First, let's clarify terminology:

a) there is no such thing as an "LVM name". LVM is Logical Volume Manager - it 
is the toolset to manage volumes
b) there are VGs (Volume Groups), LVs (Logical volumes) and PVs (Physical 
Disks) that make up your LVM configuration
c) one or more PVs are collected into a VG, which can then be carved into 1 or 
more LVs

Second, are all your physical hosts in a cluster? If not, why can they see all 
the SAN LUNs? That is what SAN zoning and security is for!

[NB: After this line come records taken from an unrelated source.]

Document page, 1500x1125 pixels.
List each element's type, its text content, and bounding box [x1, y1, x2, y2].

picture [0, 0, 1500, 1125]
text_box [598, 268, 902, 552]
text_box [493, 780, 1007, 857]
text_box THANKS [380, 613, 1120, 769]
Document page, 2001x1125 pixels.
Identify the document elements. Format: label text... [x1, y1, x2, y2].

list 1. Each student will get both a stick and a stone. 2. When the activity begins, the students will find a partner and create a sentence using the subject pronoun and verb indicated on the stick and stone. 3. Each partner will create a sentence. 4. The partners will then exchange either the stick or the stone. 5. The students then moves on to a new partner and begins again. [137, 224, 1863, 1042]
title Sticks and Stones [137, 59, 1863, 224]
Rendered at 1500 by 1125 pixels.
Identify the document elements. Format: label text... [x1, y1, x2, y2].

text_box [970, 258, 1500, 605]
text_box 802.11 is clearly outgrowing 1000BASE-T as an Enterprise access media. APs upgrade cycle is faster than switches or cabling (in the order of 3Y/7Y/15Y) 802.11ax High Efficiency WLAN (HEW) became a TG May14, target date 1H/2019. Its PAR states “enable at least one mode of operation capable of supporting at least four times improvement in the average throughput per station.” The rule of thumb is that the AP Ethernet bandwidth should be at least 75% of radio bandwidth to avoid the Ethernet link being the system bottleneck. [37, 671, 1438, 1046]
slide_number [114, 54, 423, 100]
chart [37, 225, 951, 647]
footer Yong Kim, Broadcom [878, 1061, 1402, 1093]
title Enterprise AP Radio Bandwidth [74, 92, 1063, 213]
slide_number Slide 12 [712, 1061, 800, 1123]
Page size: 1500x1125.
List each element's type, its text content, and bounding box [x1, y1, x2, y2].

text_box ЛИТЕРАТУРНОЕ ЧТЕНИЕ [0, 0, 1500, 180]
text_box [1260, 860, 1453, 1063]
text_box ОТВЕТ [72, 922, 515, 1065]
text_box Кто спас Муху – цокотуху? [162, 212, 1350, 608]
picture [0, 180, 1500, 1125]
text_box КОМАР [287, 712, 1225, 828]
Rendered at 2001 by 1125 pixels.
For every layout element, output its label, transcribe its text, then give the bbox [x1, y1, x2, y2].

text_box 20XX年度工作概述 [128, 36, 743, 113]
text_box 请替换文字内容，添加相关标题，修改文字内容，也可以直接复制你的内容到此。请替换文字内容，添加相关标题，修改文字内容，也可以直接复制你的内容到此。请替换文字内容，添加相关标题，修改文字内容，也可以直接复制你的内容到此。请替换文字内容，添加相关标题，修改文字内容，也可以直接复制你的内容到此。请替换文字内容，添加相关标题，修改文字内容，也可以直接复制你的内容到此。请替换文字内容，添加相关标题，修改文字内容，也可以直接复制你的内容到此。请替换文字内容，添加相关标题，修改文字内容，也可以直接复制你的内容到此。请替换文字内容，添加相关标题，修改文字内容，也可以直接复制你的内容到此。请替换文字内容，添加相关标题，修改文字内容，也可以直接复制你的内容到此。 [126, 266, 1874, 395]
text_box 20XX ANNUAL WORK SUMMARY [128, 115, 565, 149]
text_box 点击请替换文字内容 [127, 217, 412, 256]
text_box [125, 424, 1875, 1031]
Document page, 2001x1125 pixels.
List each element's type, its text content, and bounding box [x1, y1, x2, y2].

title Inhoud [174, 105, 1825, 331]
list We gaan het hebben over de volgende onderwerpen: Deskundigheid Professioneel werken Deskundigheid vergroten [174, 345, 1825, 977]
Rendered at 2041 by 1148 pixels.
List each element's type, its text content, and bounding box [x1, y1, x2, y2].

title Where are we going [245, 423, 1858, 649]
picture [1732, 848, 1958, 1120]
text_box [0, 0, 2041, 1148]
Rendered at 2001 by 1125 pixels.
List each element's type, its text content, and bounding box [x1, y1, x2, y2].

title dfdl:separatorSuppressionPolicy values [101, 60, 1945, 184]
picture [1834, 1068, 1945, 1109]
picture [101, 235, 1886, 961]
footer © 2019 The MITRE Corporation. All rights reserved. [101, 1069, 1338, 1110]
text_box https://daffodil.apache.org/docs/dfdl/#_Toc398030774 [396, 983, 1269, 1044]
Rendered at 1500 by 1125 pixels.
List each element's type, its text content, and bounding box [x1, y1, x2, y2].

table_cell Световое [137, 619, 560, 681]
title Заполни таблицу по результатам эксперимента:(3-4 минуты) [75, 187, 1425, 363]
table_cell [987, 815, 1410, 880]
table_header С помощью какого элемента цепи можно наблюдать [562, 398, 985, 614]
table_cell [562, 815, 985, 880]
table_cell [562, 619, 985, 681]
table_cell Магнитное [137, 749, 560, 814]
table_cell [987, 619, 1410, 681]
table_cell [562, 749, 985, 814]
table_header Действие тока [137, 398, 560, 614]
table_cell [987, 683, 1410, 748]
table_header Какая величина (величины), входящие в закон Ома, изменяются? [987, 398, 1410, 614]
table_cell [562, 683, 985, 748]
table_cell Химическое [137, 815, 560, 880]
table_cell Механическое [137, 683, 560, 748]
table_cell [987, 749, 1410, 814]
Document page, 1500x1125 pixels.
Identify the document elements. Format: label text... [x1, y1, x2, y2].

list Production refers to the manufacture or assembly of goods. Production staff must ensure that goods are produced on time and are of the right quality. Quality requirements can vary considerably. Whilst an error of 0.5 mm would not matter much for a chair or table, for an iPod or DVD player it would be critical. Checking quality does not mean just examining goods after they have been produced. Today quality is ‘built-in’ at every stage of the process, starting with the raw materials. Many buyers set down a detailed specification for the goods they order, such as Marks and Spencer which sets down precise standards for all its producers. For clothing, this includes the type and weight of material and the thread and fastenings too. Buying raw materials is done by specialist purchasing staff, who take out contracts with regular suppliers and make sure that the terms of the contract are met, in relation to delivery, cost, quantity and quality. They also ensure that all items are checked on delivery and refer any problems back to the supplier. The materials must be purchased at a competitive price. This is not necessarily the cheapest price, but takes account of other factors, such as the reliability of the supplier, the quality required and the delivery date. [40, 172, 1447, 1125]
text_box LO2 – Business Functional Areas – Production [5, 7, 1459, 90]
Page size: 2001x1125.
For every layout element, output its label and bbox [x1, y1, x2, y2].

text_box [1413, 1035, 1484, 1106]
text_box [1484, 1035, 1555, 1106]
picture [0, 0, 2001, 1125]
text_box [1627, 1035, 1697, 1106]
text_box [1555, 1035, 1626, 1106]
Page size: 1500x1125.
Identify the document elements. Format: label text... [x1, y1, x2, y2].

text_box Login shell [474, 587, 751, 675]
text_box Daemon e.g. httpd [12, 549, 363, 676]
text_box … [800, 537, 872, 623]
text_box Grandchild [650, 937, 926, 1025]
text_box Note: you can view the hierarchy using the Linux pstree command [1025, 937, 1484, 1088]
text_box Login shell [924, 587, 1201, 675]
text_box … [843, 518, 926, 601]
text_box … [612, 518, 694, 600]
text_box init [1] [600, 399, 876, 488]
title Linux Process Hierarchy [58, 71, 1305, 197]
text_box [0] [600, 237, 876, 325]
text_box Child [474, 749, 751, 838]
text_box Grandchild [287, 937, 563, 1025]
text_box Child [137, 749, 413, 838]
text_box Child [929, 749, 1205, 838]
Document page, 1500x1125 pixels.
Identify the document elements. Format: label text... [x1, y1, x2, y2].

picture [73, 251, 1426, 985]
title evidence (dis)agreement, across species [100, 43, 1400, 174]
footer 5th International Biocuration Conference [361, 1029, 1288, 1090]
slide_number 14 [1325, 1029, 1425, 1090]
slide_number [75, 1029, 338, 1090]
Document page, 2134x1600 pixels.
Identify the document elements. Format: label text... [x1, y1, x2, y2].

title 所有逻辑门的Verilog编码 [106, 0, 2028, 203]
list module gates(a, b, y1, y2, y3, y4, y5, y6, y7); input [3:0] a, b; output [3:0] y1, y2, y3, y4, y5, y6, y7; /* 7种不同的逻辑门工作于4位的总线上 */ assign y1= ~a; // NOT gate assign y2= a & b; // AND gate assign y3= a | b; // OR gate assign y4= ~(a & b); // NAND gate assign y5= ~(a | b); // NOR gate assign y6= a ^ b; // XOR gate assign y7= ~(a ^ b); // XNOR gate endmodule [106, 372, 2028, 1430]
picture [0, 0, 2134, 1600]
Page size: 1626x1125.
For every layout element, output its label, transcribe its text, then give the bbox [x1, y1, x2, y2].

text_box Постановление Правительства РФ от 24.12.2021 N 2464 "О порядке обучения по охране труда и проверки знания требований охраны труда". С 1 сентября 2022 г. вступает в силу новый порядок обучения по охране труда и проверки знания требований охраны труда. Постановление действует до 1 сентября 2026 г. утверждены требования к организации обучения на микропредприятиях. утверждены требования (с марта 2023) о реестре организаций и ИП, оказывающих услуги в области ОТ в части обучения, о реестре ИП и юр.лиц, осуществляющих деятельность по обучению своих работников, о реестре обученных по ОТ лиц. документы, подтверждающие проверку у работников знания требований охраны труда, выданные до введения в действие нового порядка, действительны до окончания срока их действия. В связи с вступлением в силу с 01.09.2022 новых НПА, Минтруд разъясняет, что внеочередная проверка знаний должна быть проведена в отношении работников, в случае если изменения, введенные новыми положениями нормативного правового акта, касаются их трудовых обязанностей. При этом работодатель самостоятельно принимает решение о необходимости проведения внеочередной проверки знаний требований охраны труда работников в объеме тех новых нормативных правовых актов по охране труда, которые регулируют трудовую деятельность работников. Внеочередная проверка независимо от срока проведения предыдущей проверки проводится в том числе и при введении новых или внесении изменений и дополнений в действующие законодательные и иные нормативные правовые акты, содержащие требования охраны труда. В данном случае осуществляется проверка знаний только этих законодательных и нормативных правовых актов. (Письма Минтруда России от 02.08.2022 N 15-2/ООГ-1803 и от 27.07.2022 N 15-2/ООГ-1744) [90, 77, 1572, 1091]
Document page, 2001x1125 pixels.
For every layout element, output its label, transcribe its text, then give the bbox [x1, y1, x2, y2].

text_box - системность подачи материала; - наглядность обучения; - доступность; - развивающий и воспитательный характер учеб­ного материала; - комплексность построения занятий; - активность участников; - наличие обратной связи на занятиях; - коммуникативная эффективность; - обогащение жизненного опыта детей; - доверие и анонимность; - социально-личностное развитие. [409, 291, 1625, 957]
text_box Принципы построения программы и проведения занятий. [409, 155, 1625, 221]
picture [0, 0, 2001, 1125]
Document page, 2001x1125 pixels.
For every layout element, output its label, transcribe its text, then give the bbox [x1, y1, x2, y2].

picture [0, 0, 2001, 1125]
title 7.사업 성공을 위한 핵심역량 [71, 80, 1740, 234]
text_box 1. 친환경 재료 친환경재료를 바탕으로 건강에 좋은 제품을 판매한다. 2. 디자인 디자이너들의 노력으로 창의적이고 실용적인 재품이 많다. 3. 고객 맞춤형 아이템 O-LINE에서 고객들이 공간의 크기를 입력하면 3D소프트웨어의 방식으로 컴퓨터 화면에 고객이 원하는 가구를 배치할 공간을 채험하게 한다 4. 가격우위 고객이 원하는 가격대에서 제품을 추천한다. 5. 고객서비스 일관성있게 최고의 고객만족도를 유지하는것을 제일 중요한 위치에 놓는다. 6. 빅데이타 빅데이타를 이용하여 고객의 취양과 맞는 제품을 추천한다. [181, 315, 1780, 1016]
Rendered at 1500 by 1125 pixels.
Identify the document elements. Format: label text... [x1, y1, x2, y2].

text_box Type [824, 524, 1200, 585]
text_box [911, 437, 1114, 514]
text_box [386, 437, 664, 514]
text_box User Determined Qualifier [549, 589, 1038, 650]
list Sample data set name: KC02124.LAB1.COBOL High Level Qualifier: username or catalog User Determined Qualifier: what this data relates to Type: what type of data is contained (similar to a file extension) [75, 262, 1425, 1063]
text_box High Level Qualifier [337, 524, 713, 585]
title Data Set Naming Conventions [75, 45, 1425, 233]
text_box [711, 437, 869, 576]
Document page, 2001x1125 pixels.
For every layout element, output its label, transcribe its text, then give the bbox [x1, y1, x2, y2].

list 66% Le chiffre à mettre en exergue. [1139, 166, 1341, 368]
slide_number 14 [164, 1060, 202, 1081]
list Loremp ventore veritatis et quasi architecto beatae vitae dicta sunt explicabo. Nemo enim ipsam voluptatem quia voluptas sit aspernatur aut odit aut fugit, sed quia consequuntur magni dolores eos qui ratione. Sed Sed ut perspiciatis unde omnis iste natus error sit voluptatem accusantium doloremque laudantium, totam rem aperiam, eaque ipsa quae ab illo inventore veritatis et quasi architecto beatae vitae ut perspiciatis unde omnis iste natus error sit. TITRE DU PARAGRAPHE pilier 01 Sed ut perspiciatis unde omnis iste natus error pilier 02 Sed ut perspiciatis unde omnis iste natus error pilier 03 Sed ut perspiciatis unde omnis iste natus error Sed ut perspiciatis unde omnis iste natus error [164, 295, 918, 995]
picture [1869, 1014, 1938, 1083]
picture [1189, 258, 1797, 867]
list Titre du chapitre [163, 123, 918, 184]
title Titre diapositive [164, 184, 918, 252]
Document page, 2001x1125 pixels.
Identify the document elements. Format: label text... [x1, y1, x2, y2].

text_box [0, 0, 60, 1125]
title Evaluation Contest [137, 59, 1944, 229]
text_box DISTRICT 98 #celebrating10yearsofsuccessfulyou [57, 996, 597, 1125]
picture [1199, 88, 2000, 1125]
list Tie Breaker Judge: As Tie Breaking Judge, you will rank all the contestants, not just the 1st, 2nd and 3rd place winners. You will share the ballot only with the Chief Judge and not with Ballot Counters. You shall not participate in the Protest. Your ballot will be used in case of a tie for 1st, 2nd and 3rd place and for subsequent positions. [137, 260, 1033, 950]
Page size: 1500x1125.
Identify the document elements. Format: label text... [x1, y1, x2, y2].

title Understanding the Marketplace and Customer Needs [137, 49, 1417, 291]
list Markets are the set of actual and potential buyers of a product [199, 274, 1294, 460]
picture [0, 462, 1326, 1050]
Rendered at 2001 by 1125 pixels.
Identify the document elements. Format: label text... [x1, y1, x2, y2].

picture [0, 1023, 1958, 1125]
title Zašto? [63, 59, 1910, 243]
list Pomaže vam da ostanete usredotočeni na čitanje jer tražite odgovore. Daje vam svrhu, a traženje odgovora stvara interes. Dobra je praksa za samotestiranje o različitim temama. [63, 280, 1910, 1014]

You don't want a 
server to be able to see LUNs that aren't for use by that server.

And if they are clustered, I would think you should be using a cluster-aware 
volume manager to deal with that.

Kevin

-----Original Message-----
From: [email protected] [mailto:[email protected]] On 
Behalf Of Michael Torrie
Sent: Friday, March 11, 2011 11:49 AM
To: Red Hat Enterprise Linux 5 (Tikanga) discussion mailing-list
Subject: Re: [rhelv5-list] Prevent LVM on SAN belonging to virtual machine 
autoconfiguring on other hosts?

On 03/11/2011 11:59 AM, solarflow99 wrote:
> can you create a LV for each VM and name it after the VM's hostname?  or do
> you mean there is a conflict with physical hosts and the PV?

I have no idea how to name LVMs.  The LVMs wer set up by the installer.
 What I mean is that if I reboot any physical host that's attached to
the fabric, the init process tries to autoconfigure any and all volumes
that happen to live on the various SAN volumes (since each host can see
all the volumes on the SAN).  Hope that makes sense.